Explore the material:
1. Answer these questions using the passage on local knowledge in the developing world:
(a) In which district do women farmers trim the roots of sweet potato plants before planting?
(b) Leaves of which plant do farmers in Gujarat crush together with blister beetles?
(c) What pulse crop is named as the one that this mixture protects?
2. List every geographic place name (country, state or district) mentioned in the passage on local knowledge in the developing world.
3. Carry on the passage about local knowledge in the developing world from the point where it stops.

#### Text block

Local communities across the developing world deal with technological or institutional problems in different ways. Often they simply learn to live with them. But sometimes they develop successful solutions, which may or may not be optimal.

In almost all cases, the solutions that work well are not incorporated into institutional research programmes. There is a gap between the world’s formal and informal knowledge production systems, and in the agenda-setting arrangements of formal scientific institutions.

Yet local knowledge can help advance scientific studies.

Local solutions

 

Women Farmers in Bangladesh’s Tangail district for example, cut the number of roots on sweet potato plants down to one or two before planting. This guarantees there will only be one or two potatoes at each node, and that these will be rounder with thicker skins than normal potatoes because of the extra nutrients they receive. Consumers prefer round potatoes and the thick skin lengthens their shelf life, allowing farmers to keep their crops until they can get the best price for them.

In Gujarat, India, local farmers use a traditional form of pest control in pulse crops. They crush leaves of the plant Combretum ovalifoium together with blister beetles and disperse them through fields of the local pulse, pigeon pea. Pests, including blister beetles themselves, are repelled from the crops, perhaps because of alarm pheromones released by the beetles.

########
#### Record extracts

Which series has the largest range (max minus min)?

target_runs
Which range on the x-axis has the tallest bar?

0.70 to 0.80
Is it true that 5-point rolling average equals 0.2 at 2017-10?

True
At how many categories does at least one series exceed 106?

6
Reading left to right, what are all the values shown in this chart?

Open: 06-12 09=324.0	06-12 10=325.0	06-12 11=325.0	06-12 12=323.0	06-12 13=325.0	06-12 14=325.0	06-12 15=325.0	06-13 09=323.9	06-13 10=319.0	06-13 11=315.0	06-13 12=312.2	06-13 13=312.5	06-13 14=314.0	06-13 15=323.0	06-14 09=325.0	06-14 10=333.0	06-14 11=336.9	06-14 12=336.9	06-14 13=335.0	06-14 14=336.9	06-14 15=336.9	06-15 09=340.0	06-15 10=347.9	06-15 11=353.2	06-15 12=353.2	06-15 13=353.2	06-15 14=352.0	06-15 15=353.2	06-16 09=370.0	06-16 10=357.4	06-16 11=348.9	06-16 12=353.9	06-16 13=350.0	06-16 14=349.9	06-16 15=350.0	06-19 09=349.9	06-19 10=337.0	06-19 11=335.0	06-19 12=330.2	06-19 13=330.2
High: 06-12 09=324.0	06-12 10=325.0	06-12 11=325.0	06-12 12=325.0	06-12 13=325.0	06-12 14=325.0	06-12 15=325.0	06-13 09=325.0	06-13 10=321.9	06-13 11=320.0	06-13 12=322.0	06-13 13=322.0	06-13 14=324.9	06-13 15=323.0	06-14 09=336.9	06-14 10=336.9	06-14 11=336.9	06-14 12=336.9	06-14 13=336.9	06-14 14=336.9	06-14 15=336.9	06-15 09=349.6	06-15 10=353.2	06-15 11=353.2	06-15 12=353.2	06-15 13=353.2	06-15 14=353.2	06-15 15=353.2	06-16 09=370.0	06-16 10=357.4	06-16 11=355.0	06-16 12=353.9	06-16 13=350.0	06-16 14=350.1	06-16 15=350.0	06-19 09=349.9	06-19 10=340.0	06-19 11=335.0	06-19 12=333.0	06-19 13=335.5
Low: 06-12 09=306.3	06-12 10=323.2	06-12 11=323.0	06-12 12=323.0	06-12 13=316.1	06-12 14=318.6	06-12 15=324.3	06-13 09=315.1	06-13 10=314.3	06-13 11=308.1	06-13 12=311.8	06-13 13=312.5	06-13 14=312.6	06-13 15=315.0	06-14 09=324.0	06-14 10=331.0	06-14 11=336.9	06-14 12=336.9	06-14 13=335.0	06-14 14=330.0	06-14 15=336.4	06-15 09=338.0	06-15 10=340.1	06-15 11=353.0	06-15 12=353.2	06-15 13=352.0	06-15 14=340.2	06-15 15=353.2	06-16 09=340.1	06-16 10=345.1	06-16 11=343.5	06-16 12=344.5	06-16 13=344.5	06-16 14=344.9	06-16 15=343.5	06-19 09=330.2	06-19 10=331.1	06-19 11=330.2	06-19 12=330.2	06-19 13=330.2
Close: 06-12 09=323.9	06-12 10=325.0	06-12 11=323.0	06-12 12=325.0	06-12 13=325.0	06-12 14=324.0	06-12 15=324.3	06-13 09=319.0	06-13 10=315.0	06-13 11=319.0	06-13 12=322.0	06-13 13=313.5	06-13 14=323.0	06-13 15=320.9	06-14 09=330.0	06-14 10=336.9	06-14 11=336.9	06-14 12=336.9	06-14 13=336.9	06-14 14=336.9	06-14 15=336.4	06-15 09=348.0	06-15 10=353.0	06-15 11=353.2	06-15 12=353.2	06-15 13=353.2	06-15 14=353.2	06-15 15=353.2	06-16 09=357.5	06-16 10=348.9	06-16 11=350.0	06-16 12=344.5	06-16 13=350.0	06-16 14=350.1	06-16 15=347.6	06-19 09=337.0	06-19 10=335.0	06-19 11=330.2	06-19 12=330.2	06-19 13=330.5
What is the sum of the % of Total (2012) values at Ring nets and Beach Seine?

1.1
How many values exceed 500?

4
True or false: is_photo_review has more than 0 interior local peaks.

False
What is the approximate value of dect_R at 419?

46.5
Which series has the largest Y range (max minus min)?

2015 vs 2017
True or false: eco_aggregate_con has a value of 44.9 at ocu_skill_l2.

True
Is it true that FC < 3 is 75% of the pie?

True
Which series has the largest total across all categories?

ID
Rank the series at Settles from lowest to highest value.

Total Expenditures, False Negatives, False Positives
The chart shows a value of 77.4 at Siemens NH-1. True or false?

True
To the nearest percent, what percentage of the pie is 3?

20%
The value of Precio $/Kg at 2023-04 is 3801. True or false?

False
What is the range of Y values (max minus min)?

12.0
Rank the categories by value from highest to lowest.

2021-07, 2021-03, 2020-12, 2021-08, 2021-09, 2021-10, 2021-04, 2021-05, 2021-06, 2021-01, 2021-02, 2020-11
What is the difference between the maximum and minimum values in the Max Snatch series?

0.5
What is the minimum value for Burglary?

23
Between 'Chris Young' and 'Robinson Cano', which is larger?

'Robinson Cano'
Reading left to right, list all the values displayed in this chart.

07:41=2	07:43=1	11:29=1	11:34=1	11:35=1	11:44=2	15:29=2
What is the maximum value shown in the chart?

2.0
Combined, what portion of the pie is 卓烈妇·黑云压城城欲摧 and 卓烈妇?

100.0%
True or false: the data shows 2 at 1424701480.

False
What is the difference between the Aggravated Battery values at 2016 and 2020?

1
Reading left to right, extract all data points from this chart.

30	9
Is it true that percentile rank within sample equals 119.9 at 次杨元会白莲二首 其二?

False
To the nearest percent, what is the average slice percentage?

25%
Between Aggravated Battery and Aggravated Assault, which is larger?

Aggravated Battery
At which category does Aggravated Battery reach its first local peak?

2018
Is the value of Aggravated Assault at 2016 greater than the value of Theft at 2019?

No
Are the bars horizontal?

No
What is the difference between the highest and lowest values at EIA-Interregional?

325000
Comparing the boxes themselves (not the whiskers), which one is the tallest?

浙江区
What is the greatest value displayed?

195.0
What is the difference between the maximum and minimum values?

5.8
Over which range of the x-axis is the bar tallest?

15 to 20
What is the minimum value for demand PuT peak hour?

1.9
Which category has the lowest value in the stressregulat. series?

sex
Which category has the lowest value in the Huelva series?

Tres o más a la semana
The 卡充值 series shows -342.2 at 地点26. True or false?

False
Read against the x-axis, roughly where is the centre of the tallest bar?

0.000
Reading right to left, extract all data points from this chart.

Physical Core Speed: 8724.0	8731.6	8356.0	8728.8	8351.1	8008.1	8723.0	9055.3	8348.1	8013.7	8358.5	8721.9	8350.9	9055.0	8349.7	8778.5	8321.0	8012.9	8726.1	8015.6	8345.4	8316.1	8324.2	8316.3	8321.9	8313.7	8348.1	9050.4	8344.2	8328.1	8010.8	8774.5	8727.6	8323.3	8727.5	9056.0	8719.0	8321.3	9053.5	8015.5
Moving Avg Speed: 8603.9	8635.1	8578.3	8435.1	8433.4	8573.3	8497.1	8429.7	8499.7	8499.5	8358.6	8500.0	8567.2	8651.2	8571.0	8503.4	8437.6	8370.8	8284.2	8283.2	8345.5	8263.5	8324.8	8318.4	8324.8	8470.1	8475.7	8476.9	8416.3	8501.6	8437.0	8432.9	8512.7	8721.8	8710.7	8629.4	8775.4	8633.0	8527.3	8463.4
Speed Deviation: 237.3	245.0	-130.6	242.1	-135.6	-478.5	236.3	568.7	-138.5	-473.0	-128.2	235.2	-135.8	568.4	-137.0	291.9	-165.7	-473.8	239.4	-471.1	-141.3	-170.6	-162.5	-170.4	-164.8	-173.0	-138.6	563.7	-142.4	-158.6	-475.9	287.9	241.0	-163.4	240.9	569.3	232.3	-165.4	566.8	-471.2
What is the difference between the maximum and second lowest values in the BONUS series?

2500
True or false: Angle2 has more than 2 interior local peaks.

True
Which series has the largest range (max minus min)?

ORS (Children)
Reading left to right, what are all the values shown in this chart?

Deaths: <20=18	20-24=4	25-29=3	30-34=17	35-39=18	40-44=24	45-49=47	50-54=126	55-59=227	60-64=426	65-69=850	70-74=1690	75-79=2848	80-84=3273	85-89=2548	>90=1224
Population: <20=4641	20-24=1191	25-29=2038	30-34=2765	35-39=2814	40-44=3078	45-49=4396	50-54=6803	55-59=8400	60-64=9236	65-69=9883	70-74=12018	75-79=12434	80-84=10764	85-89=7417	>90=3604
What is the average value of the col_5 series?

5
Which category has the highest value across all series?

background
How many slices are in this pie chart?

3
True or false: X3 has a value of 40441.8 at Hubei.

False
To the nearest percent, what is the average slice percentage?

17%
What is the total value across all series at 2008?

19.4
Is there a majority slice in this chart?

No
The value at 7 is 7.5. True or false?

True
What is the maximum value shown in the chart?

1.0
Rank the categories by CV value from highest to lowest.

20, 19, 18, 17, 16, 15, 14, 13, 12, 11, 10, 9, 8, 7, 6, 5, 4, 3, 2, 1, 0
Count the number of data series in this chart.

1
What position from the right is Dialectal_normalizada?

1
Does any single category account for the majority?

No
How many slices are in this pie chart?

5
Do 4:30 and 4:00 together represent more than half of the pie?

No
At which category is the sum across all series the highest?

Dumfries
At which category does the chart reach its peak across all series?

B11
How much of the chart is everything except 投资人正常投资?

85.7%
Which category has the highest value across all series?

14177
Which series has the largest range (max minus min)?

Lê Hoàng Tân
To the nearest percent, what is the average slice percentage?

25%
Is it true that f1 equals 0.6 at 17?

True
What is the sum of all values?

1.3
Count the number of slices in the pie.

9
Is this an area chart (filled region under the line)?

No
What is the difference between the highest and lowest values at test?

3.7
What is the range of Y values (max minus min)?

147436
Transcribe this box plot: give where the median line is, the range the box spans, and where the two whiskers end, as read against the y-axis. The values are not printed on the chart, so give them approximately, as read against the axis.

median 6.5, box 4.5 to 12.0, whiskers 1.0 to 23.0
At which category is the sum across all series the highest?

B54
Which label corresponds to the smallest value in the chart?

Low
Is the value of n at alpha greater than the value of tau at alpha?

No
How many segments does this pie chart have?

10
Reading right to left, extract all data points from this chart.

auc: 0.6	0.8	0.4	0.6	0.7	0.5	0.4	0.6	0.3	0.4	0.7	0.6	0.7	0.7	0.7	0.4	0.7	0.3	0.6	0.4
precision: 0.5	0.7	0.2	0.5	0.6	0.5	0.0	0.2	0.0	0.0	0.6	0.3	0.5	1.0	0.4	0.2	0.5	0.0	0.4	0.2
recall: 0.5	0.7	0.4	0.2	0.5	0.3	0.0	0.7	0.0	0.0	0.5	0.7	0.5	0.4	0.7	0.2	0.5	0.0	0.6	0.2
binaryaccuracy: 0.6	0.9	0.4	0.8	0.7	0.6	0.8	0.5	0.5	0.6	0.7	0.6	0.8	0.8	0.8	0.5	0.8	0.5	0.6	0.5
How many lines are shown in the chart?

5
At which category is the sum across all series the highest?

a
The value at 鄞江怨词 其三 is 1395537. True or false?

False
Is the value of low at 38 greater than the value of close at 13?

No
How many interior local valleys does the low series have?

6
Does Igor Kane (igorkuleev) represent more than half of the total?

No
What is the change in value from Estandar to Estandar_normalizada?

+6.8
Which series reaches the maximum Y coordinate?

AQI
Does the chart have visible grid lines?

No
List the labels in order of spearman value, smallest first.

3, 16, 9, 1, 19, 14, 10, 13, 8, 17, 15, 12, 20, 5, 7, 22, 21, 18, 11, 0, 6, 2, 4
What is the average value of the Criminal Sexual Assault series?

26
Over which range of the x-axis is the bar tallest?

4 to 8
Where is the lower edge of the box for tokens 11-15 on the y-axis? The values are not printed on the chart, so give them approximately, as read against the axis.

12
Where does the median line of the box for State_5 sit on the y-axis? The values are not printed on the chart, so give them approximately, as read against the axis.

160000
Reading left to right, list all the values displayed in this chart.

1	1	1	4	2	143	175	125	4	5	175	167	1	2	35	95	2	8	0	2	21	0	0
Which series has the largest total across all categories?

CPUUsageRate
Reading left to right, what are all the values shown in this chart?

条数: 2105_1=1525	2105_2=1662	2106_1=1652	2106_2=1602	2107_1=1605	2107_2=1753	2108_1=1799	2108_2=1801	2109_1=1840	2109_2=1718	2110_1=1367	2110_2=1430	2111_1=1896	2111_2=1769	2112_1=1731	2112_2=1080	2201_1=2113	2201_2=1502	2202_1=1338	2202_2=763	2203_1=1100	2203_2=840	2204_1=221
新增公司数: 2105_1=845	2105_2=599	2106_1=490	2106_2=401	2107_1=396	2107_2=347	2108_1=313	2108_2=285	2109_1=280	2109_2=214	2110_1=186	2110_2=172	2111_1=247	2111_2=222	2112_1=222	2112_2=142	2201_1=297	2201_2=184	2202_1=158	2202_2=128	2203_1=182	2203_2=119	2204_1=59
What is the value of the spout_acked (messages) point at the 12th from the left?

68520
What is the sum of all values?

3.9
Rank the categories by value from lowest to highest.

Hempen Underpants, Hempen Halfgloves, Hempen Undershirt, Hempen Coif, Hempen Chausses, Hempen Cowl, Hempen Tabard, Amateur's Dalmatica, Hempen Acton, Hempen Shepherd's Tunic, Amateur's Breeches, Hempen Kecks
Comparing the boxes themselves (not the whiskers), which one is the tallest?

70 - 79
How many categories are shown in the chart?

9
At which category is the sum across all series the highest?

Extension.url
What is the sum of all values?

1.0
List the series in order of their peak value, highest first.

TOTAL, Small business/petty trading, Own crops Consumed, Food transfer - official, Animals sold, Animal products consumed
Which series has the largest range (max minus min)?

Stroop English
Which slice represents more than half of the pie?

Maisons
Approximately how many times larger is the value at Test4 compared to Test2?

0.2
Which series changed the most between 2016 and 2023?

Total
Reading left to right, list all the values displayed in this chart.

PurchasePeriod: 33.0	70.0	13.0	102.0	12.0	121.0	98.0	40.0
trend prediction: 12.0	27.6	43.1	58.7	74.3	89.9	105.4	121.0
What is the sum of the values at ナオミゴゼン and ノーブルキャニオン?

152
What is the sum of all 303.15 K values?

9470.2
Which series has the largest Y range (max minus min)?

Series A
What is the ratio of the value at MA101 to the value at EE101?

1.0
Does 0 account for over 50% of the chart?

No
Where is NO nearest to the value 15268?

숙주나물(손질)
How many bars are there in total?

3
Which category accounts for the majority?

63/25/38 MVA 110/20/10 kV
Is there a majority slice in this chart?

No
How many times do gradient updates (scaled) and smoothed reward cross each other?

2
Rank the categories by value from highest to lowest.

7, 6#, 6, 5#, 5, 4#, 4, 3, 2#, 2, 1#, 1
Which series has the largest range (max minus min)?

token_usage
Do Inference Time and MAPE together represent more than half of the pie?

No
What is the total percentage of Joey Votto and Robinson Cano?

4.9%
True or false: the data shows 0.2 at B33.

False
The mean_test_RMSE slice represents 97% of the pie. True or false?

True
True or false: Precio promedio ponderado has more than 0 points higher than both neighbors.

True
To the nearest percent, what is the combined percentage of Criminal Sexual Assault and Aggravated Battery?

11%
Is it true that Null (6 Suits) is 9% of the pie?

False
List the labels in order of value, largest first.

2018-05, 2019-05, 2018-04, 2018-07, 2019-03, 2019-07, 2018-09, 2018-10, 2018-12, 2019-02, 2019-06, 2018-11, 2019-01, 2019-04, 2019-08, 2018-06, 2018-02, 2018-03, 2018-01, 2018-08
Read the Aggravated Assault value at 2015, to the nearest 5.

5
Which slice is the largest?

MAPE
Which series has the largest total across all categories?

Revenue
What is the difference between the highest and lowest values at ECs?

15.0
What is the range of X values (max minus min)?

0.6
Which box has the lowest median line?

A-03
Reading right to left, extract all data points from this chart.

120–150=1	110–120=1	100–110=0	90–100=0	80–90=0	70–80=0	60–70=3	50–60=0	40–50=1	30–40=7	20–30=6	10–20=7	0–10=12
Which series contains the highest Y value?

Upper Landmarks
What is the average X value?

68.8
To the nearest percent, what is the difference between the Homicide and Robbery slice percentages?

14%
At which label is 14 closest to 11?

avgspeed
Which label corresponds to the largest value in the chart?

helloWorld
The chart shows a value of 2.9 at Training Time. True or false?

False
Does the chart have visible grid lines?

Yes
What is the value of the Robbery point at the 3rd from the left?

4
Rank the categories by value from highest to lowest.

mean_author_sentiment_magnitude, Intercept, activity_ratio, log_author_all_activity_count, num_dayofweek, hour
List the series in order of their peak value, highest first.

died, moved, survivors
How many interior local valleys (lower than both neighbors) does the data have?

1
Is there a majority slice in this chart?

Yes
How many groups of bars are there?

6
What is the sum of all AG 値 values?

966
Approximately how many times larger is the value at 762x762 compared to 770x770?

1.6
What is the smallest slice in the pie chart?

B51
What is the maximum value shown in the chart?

########

Results by task:
1.
(a) Tangail district, Bangladesh
(b) Combretum ovalifoium
(c) Pigeon pea

2. Bangladesh, Tangail, Gujarat, India

3.
Other examples of simple yet effective grassroots solutions developed in India but applicable the world over include converting motorcycles into ploughs and designing switches that are remote-controlled by mobile phones. The switches can be used to manage pumps or other appliances at a fraction of the cost of internationally available solutions.

Kanak Das, an innovator in Assam, North East India, has harnessed the energy generated by undulations and bumps on the road ― usually dissipated by shock-absorbing springs ― to propel the cycle itself by transferring this energy to the rear wheel through gears. This platform technology can be used in many means of transport.

Innovation networks

 

The Honey Bee Network, set up in India in 1988, brings together innovators and traditional knowledge holders from different communities and protects their intellectual property rights. The network has built up a database of tens of thousands of innovations and traditional practices, which are shared between members in 77 countries through regional newsletters and websites.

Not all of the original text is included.